━━━ RECORDS PROVIDED ━━━

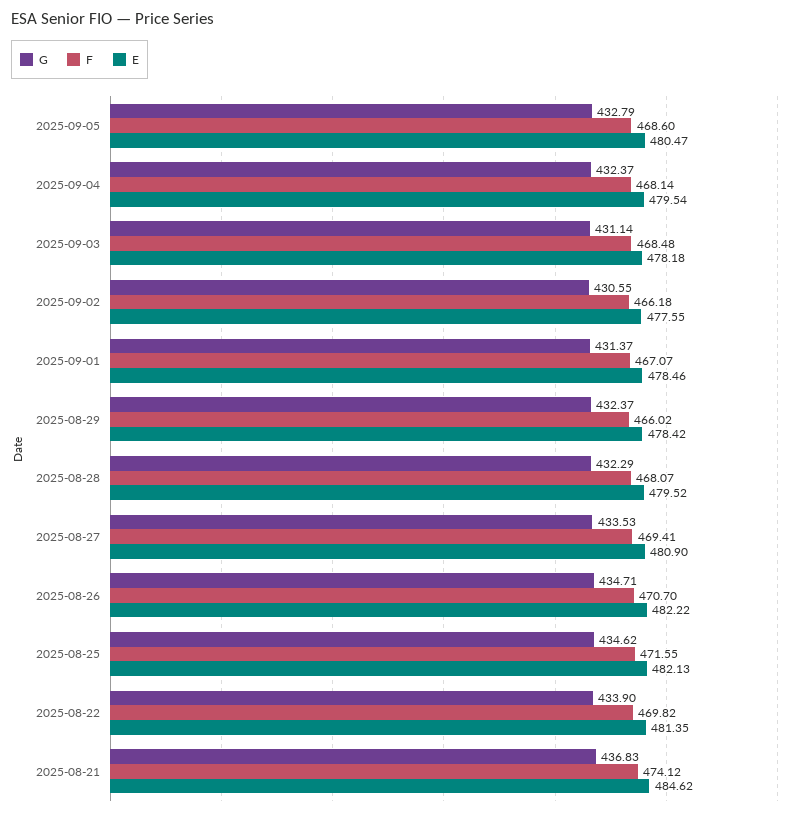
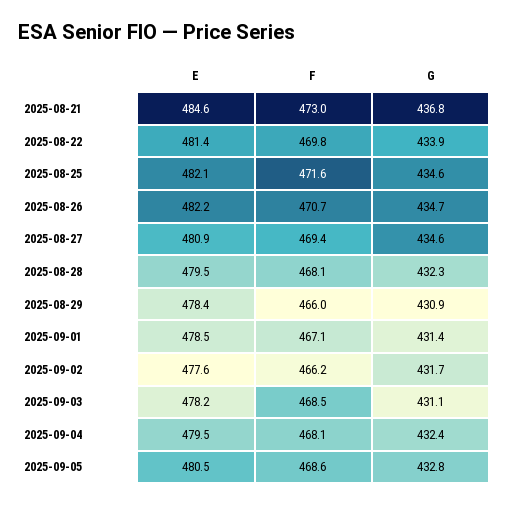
  {
    "G": {
      "2025-09-05": 432.79,
      "2025-09-04": 432.37,
      "2025-09-03": 431.14,
-     "2025-09-02": 430.55,
+     "2025-09-02": 431.7,
      "2025-09-01": 431.37,
-     "2025-08-29": 432.37,
+     "2025-08-29": 430.9,
      "2025-08-28": 432.29,
-     "2025-08-27": 433.53,
+     "2025-08-27": 434.6,
      "2025-08-26": 434.71,
      "2025-08-25": 434.62,
      "2025-08-22": 433.9,
      "2025-08-21": 436.83
    },
    "F": {
      "2025-09-05": 468.6,
      "2025-09-04": 468.14,
      "2025-09-03": 468.48,
      "2025-09-02": 466.18,
      "2025-09-01": 467.07,
      "2025-08-29": 466.02,
      "2025-08-28": 468.07,
      "2025-08-27": 469.41,
      "2025-08-26": 470.7,
      "2025-08-25": 471.55,
      "2025-08-22": 469.82,
-     "2025-08-21": 474.12
+     "2025-08-21": 473
    },
    "E": {
      "2025-09-05": 480.47,
      "2025-09-04": 479.54,
      "2025-09-03": 478.18,
      "2025-09-02": 477.55,
      "2025-09-01": 478.46,
      "2025-08-29": 478.42,
      "2025-08-28": 479.52,
      "2025-08-27": 480.9,
      "2025-08-26": 482.22,
      "2025-08-25": 482.13,
      "2025-08-22": 481.35,
      "2025-08-21": 484.62
    }
  }

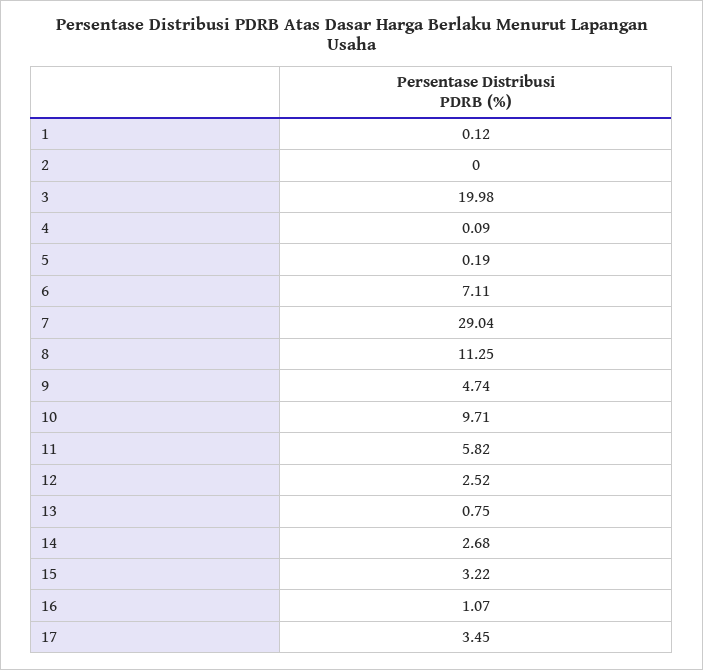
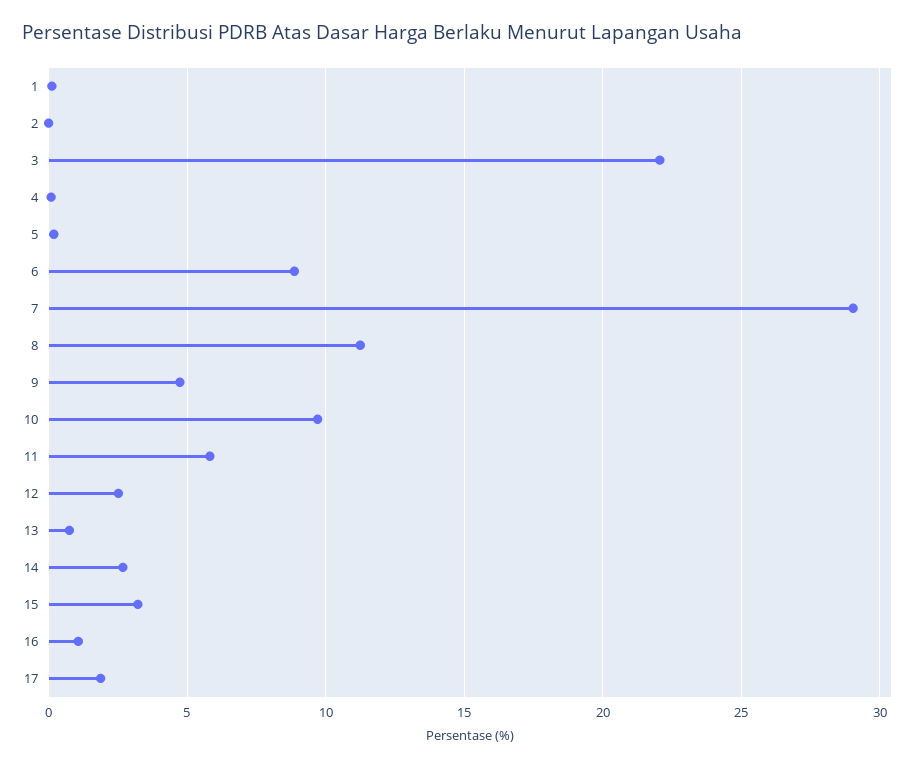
  {
    "1": 0.12,
    "2": 0,
-   "3": 19.98,
+   "3": 22,
    "4": 0.09,
    "5": 0.19,
-   "6": 7.11,
+   "6": 9,
    "7": 29.04,
    "8": 11.25,
    "9": 4.74,
    "10": 9.71,
    "11": 5.82,
    "12": 2.52,
    "13": 0.75,
    "14": 2.68,
    "15": 3.22,
    "16": 1.07,
-   "17": 3.45
+   "17": 2
  }

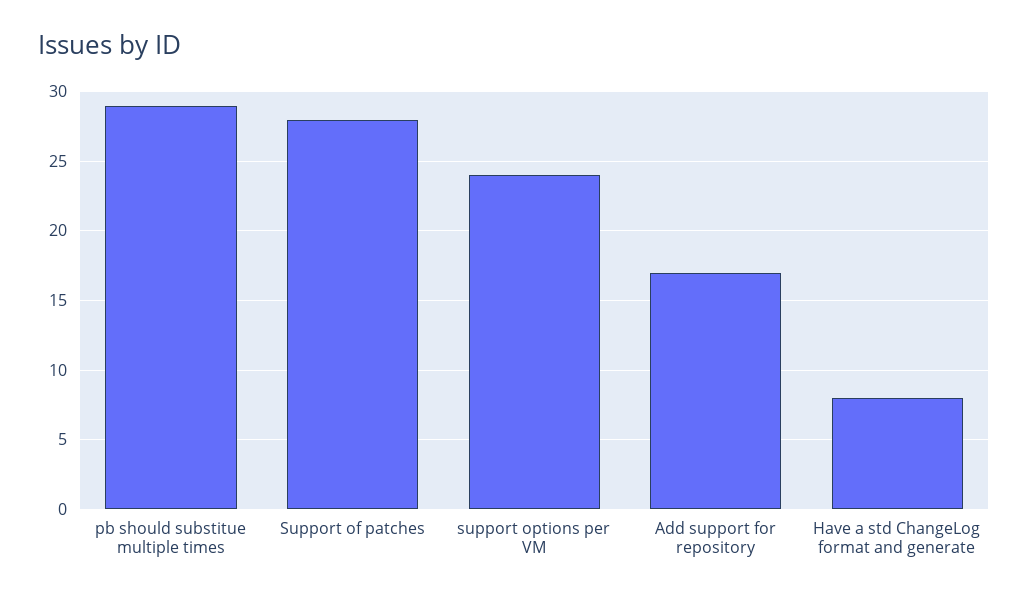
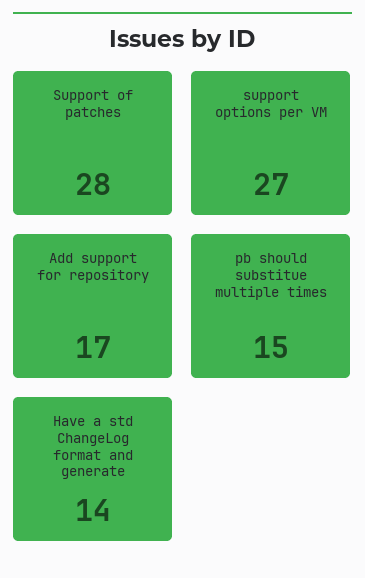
  {
-   "pb should substitue multiple times": 29,
+   "pb should substitue multiple times": 15,
    "Support of patches": 28,
-   "support options per VM": 24,
+   "support options per VM": 27,
    "Add support for repository": 17,
-   "Have a std ChangeLog format and generate": 8
+   "Have a std ChangeLog format and generate": 14
  }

━━━

Show me every line of the entries above that holds "Have".

ANSWER BELOW:
-   "Have a std ChangeLog format and generate": 8
+   "Have a std ChangeLog format and generate": 14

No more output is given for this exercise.